Foreign Exchange Market: Meaning, Functions and Kinds!
Foreign exchange market is the market in which foreign currencies are bought and sold. The buyers and sellers include individuals, firms, foreign exchange brokers, commercial banks and the central bank.
Like any other market, foreign exchange market is a system, not a place. The transactions in this market are not confined to only one or few foreign currencies. In fact, there are a large number of foreign currencies which are traded, converted and exchanged in the foreign exchange market.
Foreign exchange market performs the following three functions:
1. Transfer Function:
It transfers purchasing power between the countries involved in the transaction. This function is performed through credit instruments like bills of foreign exchange, bank drafts and telephonic transfers.
2. Credit Function:
It provides credit for foreign trade.
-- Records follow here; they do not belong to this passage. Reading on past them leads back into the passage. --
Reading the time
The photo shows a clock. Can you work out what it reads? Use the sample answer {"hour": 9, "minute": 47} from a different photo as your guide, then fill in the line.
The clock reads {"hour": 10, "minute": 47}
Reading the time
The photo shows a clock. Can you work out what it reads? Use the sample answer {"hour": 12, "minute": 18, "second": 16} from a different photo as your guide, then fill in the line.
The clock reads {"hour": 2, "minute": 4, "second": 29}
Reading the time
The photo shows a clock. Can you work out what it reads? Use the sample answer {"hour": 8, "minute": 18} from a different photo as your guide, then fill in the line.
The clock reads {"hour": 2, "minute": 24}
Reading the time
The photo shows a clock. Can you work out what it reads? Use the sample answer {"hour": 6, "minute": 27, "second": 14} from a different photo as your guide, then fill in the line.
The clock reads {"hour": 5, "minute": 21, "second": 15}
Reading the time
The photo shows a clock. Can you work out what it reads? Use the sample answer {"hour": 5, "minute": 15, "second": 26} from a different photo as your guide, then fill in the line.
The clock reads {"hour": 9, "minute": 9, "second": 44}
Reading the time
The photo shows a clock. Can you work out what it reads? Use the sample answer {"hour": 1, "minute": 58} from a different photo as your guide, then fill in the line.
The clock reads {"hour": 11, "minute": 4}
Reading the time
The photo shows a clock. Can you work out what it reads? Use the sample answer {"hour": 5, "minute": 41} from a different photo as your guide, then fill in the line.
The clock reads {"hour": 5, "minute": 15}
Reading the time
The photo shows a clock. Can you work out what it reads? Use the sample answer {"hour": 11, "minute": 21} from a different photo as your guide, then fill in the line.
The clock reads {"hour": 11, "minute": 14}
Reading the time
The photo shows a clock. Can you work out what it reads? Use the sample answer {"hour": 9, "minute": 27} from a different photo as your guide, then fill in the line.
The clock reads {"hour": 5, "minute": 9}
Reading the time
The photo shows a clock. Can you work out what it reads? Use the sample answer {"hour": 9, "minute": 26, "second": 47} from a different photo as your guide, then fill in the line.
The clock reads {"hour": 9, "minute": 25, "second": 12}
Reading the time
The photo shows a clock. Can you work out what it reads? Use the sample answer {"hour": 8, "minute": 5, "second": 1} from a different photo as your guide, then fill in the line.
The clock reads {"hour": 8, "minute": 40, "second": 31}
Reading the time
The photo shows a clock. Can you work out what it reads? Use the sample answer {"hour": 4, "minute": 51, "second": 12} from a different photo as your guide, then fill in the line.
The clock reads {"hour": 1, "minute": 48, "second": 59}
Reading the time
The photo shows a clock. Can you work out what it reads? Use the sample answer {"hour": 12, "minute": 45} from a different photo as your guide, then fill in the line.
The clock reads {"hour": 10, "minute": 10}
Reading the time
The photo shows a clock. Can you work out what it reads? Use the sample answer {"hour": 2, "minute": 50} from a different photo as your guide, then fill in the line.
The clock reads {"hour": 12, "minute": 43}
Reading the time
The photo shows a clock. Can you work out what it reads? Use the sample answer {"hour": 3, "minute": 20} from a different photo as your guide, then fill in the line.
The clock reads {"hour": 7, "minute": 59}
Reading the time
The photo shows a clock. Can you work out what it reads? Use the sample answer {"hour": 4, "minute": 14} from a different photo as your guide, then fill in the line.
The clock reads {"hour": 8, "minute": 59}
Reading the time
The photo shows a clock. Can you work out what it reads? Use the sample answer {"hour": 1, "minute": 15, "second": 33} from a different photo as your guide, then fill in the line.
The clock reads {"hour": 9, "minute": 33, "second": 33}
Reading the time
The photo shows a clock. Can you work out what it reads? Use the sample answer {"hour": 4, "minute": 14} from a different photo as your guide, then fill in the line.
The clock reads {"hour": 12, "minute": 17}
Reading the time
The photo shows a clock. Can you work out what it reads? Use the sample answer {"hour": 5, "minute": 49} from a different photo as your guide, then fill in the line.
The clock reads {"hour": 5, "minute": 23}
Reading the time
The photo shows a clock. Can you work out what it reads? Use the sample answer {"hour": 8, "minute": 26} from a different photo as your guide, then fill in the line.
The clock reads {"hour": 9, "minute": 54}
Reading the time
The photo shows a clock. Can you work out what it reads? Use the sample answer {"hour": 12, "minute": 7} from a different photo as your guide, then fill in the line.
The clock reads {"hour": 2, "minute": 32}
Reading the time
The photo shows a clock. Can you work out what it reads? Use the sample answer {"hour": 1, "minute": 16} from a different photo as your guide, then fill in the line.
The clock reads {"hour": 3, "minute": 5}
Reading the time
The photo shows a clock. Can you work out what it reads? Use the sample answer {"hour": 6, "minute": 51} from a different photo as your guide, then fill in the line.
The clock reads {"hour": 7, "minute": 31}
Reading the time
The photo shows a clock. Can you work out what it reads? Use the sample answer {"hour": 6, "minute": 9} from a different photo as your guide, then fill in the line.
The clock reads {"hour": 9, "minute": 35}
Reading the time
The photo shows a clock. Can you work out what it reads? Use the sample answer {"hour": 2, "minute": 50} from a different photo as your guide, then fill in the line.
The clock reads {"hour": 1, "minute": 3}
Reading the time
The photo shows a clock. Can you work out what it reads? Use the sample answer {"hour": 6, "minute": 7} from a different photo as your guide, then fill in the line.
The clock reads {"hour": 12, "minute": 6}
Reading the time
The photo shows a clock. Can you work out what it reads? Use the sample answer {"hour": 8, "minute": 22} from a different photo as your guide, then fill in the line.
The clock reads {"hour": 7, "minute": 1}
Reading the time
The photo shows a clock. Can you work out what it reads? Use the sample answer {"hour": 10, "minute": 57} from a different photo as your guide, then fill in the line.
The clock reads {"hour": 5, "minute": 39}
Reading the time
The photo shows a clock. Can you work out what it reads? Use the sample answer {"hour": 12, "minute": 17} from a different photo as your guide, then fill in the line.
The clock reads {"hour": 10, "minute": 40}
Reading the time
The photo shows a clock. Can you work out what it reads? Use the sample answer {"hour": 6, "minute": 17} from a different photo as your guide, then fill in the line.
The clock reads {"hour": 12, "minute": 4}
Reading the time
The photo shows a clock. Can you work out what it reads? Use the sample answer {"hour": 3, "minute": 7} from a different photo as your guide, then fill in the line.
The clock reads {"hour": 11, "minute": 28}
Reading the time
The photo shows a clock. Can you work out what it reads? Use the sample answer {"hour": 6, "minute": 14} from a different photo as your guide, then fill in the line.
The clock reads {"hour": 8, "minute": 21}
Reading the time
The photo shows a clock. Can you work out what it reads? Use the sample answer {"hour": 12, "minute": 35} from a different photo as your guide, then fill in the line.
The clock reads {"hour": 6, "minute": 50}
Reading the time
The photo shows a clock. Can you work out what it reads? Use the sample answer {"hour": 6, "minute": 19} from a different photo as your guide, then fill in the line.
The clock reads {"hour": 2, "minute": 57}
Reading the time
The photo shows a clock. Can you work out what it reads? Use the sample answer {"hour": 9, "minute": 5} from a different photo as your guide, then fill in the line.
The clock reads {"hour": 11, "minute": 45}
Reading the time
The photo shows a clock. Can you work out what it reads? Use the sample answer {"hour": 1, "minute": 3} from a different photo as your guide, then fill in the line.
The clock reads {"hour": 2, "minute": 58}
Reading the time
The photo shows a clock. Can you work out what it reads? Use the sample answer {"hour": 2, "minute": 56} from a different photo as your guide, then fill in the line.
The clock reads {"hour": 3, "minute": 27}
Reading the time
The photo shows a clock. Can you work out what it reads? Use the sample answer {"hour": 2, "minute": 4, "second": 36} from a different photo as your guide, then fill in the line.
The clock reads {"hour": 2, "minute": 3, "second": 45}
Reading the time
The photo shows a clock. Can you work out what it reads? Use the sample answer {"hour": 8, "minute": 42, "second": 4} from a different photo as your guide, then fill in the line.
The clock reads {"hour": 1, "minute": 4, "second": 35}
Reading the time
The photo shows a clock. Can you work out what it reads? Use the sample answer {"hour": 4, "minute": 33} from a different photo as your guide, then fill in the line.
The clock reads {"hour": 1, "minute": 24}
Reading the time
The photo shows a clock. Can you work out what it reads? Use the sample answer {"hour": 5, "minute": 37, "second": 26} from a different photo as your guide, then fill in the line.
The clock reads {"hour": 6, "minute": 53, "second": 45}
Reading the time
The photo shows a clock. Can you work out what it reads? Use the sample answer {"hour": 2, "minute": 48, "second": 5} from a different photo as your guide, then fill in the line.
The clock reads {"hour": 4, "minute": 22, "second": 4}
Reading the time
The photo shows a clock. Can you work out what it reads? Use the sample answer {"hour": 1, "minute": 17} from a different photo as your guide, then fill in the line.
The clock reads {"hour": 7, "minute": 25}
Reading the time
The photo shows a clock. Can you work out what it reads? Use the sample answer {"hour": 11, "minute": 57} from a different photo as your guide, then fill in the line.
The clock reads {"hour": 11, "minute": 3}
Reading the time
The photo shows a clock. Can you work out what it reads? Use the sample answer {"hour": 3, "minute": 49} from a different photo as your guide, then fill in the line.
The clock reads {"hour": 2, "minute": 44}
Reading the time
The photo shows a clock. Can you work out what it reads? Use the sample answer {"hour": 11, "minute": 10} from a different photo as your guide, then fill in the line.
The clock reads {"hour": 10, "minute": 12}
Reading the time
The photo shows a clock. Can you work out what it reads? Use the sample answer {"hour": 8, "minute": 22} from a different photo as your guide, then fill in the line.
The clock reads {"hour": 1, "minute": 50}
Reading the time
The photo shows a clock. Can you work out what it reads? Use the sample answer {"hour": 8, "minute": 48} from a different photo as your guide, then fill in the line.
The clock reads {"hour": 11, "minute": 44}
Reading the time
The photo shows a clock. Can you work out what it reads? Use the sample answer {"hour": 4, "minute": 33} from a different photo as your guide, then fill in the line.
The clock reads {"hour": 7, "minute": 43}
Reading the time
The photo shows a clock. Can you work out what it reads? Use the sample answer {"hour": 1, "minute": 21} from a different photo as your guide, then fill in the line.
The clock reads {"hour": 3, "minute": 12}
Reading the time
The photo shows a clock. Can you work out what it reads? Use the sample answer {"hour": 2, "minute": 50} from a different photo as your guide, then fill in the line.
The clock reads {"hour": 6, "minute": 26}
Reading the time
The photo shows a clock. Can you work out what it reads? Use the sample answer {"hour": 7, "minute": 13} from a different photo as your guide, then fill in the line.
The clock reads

Bills of exchange, with maturity period of three months, are generally used for international payments. Credit is required for this period in order to enable the importer to take possession of goods, sell them and obtain money to pay off the bill.
3. Hedging Function:
When exporters and importers enter into an agreement to sell and buy goods on some future date at the current prices and exchange rate, it is called hedging. The purpose of hedging is to avoid losses that might be caused due to exchange rate variations in the future.
Foreign exchange markets are classified on the basis of whether the foreign exchange transactions are spot or forward accordingly, there are two kinds of foreign exchange markets:
(i) Spot Market,
(ii) Forward Market.
(i) Spot Market:
Spot market refers to the market in which the receipts and payments are made immediately. Generally, a time of two business days is permitted to settle the transaction. Spot market is of daily nature and deals only in spot transactions of foreign exchange (not in future transactions). The rate of exchange, which prevails in the spot market, is termed as spot exchange rate or current rate of exchange.
The term ‘spot transaction’ is a bit misleading. In fact, spot transaction should mean a transaction, which is carried out ‘on the spot’ (i.e., immediately). However, a two day margin is allowed as it takes two days for payments made through cheques to be cleared.
(ii) Forward Market:
Forward market refers to the market in which sale and purchase of foreign currency is settled on a specified future date at a rate agreed upon today. The exchange rate quoted in forward transactions is known as the forward exchange rate. Generally, most of the international transactions are signed on one date and completed on a later date. Forward exchange rate becomes useful for both the parties involved in the transaction.
Forward Contract is made for two reasons:
(a) To minimize the risk of loss due to adverse changes in the exchange rate (through hedging);
(b) To make profit (through speculation).